McArdle: The hows and whys behind Warren’s student debt plan

Among many questions: not just how it would work, but who benefits from debt forgiveness and why.

By Megan McArdle

The Washington Post

For years after graduating from business school, I used to joke, I was living on Ramen and Cheez Doodle Surprise: the surprise being that you’re 32 years old and still carrying so much student-loan debt that you can’t afford brand-name ramen.

Ah, well. I’d decided to use my MBA to go into journalism. I couldn’t really have expected anything different.

But Elizabeth Warren thinks we shouldn’t have to suffer for our educations. This week, she announced that she wants to forgive some or all of the student-loan debt for anyone earning less than $250,000 a year, while making tuition at public colleges effectively free.
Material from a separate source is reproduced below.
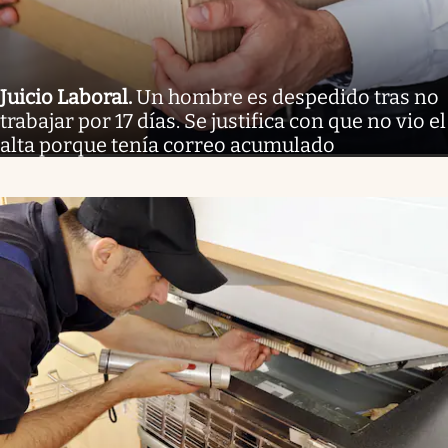
Juicio Laboral
.
Un hombre es despedido tras no
trabajar por 17 días. Se justifica con que no vio el
alta porque tenía correo acumulado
I have, you might say, a visceral appreciation for this plan’s appeal. But I do have some questions.

For example: How will Warren make sure public-college tuition stays at what the federal government is willing to pay? Those colleges are run by the states, and the federal government has no constitutional authority to set tuition at state institutions.
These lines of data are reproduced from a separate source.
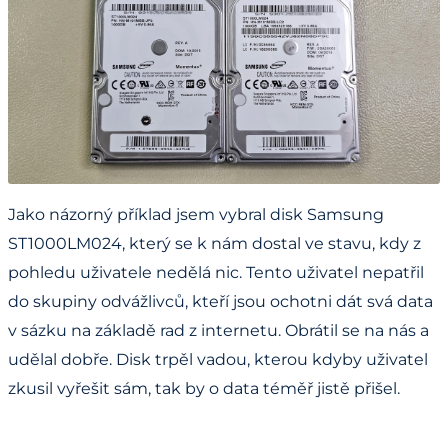
Jako názorný příklad jsem vybral disk Samsung
ST1000LM024, který se k nám dostal ve stavu, kdy z
pohledu uživatele nedělá nic. Tento uživatel nepatřil
do skupiny odvážlivců, kteří jsou ochotni dát svá data
v sázku na základě rad z internetu. Obrátil se na nás a
udělal dobře. Disk trpěl vadou, kterou kdyby uživatel
zkusil vyřešit sám, tak by o data téměř jistě přišel.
The benefit could be limited to schools that voluntarily cap tuition at the federally guaranteed rate, of course. But making college free for students, while setting a ceiling on the revenue they generate, will increase the number of students and decrease the resources available to serve them.

Which brings me to my next question: How is Warren going to prevent the overcrowding and deteriorating conditions that tend to afflict free university systems in Europe? The United States has the best tertiary education system in the world; will it still be the best when Warren is done with it?
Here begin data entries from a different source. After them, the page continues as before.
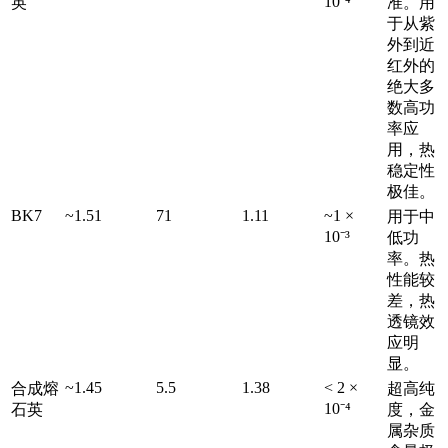
10⁻⁴
英
准。用
于从紫
外到近
红外的
绝大多
数高功
率应
用，热
稳定性
极佳。
BK7
~1.51
71
1.11
~1 ×
用于中
10⁻³
低功
率。热
性能较
差，热
透镜效
应明
显。
~1.45
5.5
1.38
< 2 ×
合成熔
超高纯
10⁻⁴
石英
度，金
属杂质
Easy answer: Make those federal payments generous. But, sorry, one more question: How do we pay for it?

Warren says that the whole cost can be covered by her Ultra-Millionaire Tax. Oh, no, more questions, like “Is that tax plan constitutional?” (Answer: maybe not.) Also, Warren already promised a chunk of that money to her new child-care subsidy. After giving everyone cheap day care, how much will be left over for forgiving nearly $1.6 trillion of outstanding student-loan debt, and sending every public-college student to school for free?

But the biggest question I have is simply: Why spend federal money on this? College graduates are the best-off people in the country, in almost every way. There are probably better candidates for new spending; about two-thirds of the population, in fact.

The burden of student loans doesn’t even begin to erase the economic benefits of the degree they paid for. Over a lifetime, college graduates will earn hundreds of thousands of dollars more than their less-educated peers. Meanwhile, the median student loan balance is around $17,000; more like “new economy car” than “perpetual debt slavery.”

Americans have about $1.1 trillion of outstanding auto debt, not that far from that $1.6 trillion in student loans, but without already-generous government repayment subsidies. If you wouldn’t claim that Toyota Corollas are imposing a grievous, unsupportable burden on the nation’s youth, then you probably shouldn’t make similar claims about student loans.

The difference, of course, is that the sort of people who peruse campaign planks tend to be the kind of people who have borrowed against a major chunk of their income to get a degree, not a car. And the people who write the planks, or write about them, may well have borrowed a lot of money to get a fancy degree; and then gone into something personally rewarding, such as writing or political activism, instead of something lucrative.

Those people do face real difficulties, but they tend to think that their own struggles are more common, and of greater national significance, than those struggles actually are. And these people appear to be increasingly more concentrated among the Democratic base, as Democrats become the party of the professional class, and of the working poor.

Naturally, Democrats want to appeal to their educated voters, since that group drives a lot of votes in the primaries. Which is why, when they announce new programs to help “struggling American families” and levy new taxes on “the rich” to pay for them, the cutoff for both is so often set at $250,000, well above any reasonable definition either of “rich” or “struggling.”

There’s always a danger in any high-low economic coalition that the agenda gets set by the elite members, and justified by the poor ones. And indeed, Warren touts the benefits of her proposals for low-paid teachers, single mothers, first-generation minority college students … even though the big-ticket items seem exquisitely tailored to the biggest financial burdens of affluent young professionals.

Which prompts one more question about Warren’s plan: cui bono?